* **Задание**: Соберите все строки материала, в которых встречается слово «ground».

* **Строки данных**:

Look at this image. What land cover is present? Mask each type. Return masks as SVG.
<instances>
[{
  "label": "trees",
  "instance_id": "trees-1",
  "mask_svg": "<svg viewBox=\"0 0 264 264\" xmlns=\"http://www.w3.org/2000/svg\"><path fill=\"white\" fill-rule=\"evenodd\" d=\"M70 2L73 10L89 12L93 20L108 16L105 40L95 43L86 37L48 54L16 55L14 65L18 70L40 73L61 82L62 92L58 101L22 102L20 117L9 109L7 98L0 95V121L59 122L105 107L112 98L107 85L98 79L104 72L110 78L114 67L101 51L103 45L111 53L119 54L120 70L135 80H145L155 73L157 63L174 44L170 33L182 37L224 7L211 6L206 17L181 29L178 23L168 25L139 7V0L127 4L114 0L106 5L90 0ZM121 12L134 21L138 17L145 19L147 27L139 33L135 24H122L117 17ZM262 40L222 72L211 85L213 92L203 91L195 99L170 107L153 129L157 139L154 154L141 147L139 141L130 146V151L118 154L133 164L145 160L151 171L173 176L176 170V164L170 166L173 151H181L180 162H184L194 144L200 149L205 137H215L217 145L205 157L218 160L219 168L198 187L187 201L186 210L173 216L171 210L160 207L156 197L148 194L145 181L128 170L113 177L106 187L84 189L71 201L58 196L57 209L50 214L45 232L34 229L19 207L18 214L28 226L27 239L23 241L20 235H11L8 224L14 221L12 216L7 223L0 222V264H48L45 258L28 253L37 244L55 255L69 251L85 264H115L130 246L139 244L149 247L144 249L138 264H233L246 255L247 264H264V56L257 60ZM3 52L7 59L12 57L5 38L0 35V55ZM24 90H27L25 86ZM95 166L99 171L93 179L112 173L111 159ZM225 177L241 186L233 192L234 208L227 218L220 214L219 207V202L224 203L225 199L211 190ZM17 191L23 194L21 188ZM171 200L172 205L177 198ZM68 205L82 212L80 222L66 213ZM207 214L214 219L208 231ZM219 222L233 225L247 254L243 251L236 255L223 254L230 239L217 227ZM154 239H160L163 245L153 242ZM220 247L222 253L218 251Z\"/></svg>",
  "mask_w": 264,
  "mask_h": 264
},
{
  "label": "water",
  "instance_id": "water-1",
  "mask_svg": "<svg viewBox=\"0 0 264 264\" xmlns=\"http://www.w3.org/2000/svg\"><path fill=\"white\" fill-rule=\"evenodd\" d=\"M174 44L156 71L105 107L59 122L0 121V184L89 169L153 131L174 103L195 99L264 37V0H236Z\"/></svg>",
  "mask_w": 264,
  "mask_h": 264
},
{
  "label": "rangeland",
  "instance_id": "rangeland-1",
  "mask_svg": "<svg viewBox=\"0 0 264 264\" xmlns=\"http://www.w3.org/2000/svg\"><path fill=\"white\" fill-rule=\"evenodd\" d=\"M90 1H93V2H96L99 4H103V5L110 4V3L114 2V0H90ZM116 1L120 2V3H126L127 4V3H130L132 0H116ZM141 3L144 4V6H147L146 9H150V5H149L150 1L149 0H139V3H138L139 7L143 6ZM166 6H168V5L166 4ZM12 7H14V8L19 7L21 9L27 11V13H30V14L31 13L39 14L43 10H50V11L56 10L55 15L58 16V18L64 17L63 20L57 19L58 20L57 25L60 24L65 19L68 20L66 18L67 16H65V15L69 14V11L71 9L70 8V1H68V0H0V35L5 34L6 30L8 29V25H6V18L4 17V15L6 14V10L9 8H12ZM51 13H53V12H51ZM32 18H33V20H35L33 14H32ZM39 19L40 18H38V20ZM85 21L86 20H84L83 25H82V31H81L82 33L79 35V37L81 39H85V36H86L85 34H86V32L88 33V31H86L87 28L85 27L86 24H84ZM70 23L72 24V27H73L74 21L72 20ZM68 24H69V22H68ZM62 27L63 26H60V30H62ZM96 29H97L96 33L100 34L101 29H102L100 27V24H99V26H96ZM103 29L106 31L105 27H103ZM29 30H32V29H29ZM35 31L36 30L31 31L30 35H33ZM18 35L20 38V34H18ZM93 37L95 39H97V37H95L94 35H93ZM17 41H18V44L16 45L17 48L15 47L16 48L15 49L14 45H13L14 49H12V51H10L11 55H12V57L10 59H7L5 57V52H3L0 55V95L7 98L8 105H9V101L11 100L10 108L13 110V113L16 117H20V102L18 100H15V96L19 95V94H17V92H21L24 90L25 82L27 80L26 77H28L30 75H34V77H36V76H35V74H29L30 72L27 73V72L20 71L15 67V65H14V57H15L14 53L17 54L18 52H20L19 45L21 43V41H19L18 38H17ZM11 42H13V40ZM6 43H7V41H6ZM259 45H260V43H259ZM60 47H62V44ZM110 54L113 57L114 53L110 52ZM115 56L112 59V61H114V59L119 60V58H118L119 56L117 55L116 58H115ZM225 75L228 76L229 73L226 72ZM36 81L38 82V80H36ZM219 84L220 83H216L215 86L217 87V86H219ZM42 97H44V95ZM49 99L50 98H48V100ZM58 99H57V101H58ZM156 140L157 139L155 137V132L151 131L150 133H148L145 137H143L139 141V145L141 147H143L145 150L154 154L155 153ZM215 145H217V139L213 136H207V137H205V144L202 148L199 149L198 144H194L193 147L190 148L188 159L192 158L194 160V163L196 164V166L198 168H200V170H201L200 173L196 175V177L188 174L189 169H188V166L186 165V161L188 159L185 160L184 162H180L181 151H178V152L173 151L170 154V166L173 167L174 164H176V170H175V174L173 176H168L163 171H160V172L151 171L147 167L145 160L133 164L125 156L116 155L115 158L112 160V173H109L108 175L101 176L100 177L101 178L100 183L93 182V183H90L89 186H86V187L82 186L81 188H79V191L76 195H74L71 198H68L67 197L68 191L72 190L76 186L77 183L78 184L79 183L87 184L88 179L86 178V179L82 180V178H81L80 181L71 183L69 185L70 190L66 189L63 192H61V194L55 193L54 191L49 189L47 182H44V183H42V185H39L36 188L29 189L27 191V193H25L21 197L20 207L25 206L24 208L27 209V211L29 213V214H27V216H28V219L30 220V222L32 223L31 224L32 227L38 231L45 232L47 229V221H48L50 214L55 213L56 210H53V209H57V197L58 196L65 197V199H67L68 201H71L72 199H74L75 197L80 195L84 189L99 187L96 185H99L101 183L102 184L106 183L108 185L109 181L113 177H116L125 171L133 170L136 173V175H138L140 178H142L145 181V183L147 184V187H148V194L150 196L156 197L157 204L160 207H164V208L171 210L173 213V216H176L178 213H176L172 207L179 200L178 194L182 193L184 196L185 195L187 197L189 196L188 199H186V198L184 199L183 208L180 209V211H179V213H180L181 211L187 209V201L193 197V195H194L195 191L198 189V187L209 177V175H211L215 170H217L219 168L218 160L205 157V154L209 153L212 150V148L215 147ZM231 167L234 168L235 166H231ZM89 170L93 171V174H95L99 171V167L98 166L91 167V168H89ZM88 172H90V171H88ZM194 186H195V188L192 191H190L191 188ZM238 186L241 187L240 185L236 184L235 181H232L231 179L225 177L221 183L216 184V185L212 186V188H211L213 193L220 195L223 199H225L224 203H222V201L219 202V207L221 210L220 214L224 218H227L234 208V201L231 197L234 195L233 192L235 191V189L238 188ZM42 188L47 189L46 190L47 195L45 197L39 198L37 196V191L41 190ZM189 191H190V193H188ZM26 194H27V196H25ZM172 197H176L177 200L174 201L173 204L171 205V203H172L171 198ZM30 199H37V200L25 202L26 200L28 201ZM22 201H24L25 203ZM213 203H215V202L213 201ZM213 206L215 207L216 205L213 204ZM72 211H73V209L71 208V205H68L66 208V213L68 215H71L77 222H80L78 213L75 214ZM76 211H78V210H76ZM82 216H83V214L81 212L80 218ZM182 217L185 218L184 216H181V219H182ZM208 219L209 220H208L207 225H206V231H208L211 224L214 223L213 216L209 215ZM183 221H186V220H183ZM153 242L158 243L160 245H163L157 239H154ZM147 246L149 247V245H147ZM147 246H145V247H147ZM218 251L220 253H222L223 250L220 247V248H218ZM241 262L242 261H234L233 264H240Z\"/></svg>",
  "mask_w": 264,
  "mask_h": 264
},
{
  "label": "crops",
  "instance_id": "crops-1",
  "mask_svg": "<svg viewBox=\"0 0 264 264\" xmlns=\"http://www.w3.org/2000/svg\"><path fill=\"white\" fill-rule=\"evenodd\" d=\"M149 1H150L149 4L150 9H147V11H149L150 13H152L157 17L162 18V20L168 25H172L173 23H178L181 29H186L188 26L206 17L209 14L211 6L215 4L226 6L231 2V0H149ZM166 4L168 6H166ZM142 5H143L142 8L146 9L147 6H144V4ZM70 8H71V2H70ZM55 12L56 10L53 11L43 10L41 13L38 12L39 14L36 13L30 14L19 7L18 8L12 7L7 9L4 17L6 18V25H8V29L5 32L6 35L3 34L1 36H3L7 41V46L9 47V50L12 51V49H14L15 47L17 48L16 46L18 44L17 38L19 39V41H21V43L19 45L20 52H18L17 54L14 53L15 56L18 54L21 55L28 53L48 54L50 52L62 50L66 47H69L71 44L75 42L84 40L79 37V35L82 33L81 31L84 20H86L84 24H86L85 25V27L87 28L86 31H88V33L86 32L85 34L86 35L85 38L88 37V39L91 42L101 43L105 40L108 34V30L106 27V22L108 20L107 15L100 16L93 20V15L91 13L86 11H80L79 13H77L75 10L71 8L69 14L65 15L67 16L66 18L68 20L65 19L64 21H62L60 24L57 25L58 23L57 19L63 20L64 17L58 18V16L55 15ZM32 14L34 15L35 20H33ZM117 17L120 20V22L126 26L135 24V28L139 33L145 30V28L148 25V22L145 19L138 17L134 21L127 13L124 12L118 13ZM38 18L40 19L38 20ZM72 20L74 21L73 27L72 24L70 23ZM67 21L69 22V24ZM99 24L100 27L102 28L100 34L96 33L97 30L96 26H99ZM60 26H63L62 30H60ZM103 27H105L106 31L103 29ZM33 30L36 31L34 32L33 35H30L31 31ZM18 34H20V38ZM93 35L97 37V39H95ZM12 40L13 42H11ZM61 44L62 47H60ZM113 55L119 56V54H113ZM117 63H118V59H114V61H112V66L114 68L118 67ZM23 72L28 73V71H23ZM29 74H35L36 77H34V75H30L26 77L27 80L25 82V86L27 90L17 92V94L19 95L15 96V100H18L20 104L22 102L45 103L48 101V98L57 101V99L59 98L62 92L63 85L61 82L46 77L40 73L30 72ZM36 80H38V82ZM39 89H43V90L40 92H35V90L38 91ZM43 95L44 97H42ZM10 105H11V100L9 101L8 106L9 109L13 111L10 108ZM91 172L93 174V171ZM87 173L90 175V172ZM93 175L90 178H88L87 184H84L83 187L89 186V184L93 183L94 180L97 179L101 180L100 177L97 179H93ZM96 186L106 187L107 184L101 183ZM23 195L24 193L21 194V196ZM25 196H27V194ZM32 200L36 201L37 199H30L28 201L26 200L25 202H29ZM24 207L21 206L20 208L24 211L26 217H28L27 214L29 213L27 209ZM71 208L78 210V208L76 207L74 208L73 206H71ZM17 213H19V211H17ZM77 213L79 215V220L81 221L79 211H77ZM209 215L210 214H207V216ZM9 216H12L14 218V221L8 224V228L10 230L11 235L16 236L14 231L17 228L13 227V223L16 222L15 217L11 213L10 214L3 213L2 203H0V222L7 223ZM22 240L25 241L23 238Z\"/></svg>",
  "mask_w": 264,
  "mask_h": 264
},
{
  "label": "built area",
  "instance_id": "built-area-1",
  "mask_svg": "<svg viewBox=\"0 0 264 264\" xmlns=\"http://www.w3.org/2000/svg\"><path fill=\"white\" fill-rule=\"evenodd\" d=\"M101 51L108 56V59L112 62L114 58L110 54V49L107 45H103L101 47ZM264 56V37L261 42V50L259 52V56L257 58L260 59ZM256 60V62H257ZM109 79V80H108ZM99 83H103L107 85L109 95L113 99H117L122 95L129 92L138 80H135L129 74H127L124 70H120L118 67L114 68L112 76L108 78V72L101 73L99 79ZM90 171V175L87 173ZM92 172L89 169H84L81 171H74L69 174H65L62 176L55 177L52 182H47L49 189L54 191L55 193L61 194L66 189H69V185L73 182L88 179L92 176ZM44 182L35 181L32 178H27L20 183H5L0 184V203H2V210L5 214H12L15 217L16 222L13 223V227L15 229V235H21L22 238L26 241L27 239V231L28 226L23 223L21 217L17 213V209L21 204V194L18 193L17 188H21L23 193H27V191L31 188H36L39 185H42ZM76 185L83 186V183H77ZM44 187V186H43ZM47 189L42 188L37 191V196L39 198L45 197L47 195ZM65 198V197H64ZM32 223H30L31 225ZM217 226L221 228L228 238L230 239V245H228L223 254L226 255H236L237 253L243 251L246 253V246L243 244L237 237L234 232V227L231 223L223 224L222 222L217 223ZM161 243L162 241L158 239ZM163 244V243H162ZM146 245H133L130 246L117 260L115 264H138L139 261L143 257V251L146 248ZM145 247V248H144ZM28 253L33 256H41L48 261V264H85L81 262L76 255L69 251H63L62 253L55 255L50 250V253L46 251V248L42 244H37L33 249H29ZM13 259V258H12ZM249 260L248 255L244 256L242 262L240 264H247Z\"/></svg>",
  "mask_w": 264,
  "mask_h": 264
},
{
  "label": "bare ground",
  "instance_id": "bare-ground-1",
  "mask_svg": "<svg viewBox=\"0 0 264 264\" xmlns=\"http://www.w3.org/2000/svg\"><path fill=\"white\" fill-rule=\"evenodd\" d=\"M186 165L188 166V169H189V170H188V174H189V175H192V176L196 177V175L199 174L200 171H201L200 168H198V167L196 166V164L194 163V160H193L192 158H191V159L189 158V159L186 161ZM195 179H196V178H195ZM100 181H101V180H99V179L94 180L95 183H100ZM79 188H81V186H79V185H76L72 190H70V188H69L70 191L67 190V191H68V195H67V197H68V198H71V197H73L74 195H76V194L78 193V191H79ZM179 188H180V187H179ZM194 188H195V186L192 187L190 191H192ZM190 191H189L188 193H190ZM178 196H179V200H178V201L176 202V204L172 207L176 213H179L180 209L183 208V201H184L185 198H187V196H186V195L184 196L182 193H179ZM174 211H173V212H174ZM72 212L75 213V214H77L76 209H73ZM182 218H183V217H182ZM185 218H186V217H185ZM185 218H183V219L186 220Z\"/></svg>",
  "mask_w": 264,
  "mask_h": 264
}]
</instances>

* **Решение задания**:
  "label": "bare ground",
  "instance_id": "bare-ground-1",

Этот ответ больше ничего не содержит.